Home - Culture - Celebrity - Cruise Control

Cruise Control

Posted on July 3, 2005 in Celebrity Psycho-bunk

I haven’t died or given up writing. I’ve just attended a few support group meetings, puttered around the house, planned a little for my Tuesday session, and read about lobsters.

square062It causes the mind to stall in the face of an ugly wind when the details of how Tom Cruise came to be on record about the so-called phoniness of psychiatry. When I heard that he specifically went after Brooke Shields because she used antidepressants following a pregnancy, I was even more stunned. Why did he pick on her?

I didn’t see the Cruise interview and Shields’ Friday editorial in the New York Times leaves me mystified:

“I was hoping hoping it wouldn’t come to this, but after Tom Cruise’s interview with Matt Lauer on the NBC show “Today” last week, I feel compelled to speak not just for myself but also for the hundreds of thousands of women who have suffered from postpartum depression.”

The beginning of this sounds to me like there is a history behind this exchange. What are Brooke and Tom hiding from us?

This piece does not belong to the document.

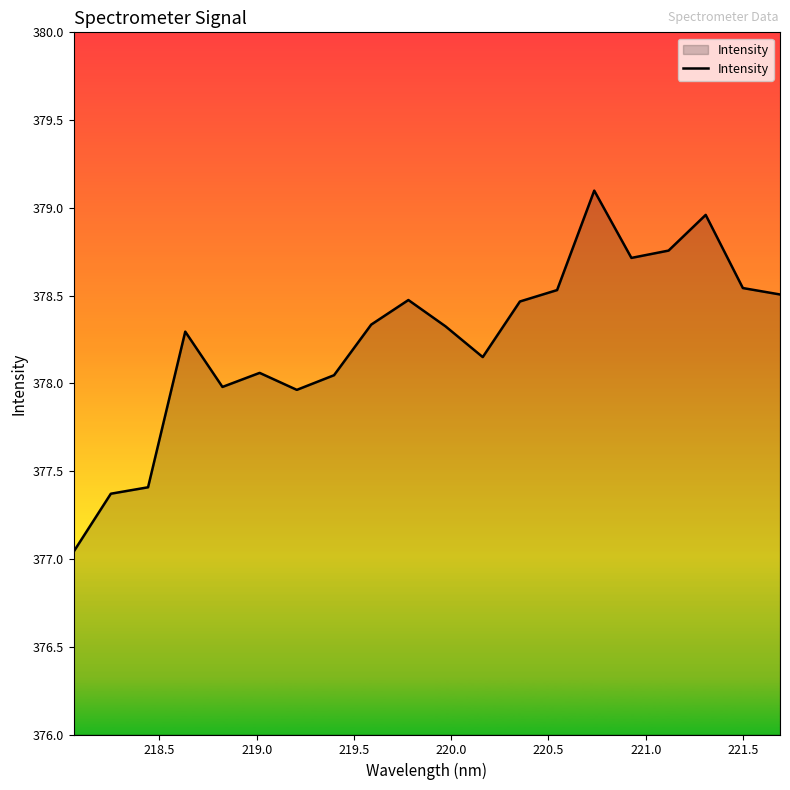

What is the greatest value displayed?

379.1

I, of course, sympathize with Shields. As she writes, depression is no fun. Cruise is partly right when he says that vitamins and exercise help, but there are cases of people who took their vitamins and ran for a bit only to commit suicide when they came home. Cruise complains about the unseen history of psychiatry. I commend to him some reading on the history of Scientology, beginning with Martin Gardner’s Fads and Fallacies in the Name of Science — written in the 1950s and still in print.

One must ask what Cruise’s fear of psychiatry is based upon? Why, even more so, does he fear patients such as myself? One may attempt to expose a perpetrator of harm, a seller of snake oil. On the other hand, ridiculing those who buy the product seems to me to go well beyond public benefit. It suggests to me a paranoia — fear of the mentally ill that Cruise attempt to rectify by trying to will them to pretend that they are not mentally ill.

Cruise on a mental ward would be interesting to watch. Can you see him going up to a schizophrenic and attempting to talk to him? I’m sure that Cruise would write off such people as merely resistant to his teaching. At least when a psychiatrist finds that one med does not work, she tries another. Cruise has only one trick in his closet and when he fails, he blames the victim.

Then there is the matter of the “history of psychiatry” that Cruise mentions. Oh where, oh Cruise, can one find this history? Ah, at your local Church of Scientology! Oh, no, your motives are purely humanitarian. You want everyone to know just as long as they come to your church and pay the tithe.

I’m not buying. On the matter of your commentary, I agree with the acting governor of New Jersey:

‘Tom Cruise knows as much about postpartum depression as I do about acting, and he should stick to acting and not talk about women who need help,” said Richard J. Codey, whose wife, Mary Jo, has struggled with the illness.

The history of anti-psychiatry should be brought to a close. I have seen, recently, its effects on people who exposed to the words of Thomas Szasz or the Scientologists went off their meds. They do not get better. They enter the tripods and bash themselves silly believing they are Martians.